Most disagree with me on this one..but a put a touch of low ferts (not much at all maybe 1/8-1/4 strength FF bloom to foiliar spray every other day. Helps curb some of the yellowing for me at least. I will say misting them every day is a must.
Rooting hormone is almost a must in soil rooting (I have done it without but takes much much longer with a drastically low success rate)


----------



## red_ss (Jan 31, 2008)

Mutt said:
			
		

> No roots to drink water stem will uptake some...leaves will take in the water till root forms...you still want to keep the soil moist...but be careful of whats called "damping off"...You can root in a straight cup of water.
> Most disagree with me on this one..but a put a touch of low ferts (not much at all maybe 1/8-1/4 strength FF bloom to foiliar spray every other day. Helps curb some of the yellowing for me at least. I will say misting them every day is a must.
> Rooting hormone is almost a must in soil rooting (I have done it without but takes much much longer with a drastically low success rate)


 
Thanks bro.. ill keep that in mind


----------



## octobong007 (Jan 31, 2008)

Pot Belly said:
			
		

> Your temperature is low if your clones are not rooting but are still healthy looking. Are you able to stick a temperature probe in your rooting medium and see what it really is?
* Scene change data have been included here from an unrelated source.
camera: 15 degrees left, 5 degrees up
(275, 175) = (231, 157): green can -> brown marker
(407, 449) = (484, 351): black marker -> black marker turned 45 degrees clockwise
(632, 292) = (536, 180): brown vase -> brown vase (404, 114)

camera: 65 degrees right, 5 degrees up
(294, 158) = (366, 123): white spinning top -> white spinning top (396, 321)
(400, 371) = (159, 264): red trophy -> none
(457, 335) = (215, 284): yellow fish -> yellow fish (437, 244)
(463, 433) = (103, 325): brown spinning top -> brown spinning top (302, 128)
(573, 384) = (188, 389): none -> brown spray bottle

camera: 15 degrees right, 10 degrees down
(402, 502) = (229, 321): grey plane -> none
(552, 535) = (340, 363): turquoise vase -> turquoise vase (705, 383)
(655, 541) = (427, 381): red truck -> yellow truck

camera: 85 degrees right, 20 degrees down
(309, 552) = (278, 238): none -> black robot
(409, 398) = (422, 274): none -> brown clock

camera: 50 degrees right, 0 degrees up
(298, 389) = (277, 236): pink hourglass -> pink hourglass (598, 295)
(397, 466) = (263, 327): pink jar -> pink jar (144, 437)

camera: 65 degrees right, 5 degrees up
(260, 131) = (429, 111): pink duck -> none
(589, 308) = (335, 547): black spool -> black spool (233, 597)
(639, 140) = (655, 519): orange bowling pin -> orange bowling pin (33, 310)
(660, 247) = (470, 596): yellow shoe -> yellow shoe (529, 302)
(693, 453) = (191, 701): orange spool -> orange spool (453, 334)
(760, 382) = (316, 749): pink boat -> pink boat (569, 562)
Anything below 70 deg F slows root development to a snailspace.


 
i just my temps on my clones and their 52...i think i cured it and temp should be getting right now...i didn't take that into consideration.  a thousand thanx to ya and a full bong with a lazy boy to chill in!!!!!


----------



## Growdude (Jan 31, 2008)

NoT sure about soil cloning but I would lose the dome and stop misting,
You are past that and now you need to promote root growth by removing all foliar feeding and eeze up on the watering will promote root growth.

At least this is how I do it in rockwool, I like to gradually give them less water til lI see the roots.

Once I had leftover clones in rockwool so I threw them to  the side and never watered them again, when I went to throw them out the cubes were bone dry but I seen where the roots took off and grew quite quickly searching for water.


----------



## mendo local (Feb 2, 2008)

mine took 45 days, I think because they were out in a cold garage. but they did root. patience is key.


----------



## stonedsmithy (Feb 2, 2008)

yeah takes my clones 2-3weeks before i see roots but if there still sanding up an not drooping they should be sweet ,good things take time mate


----------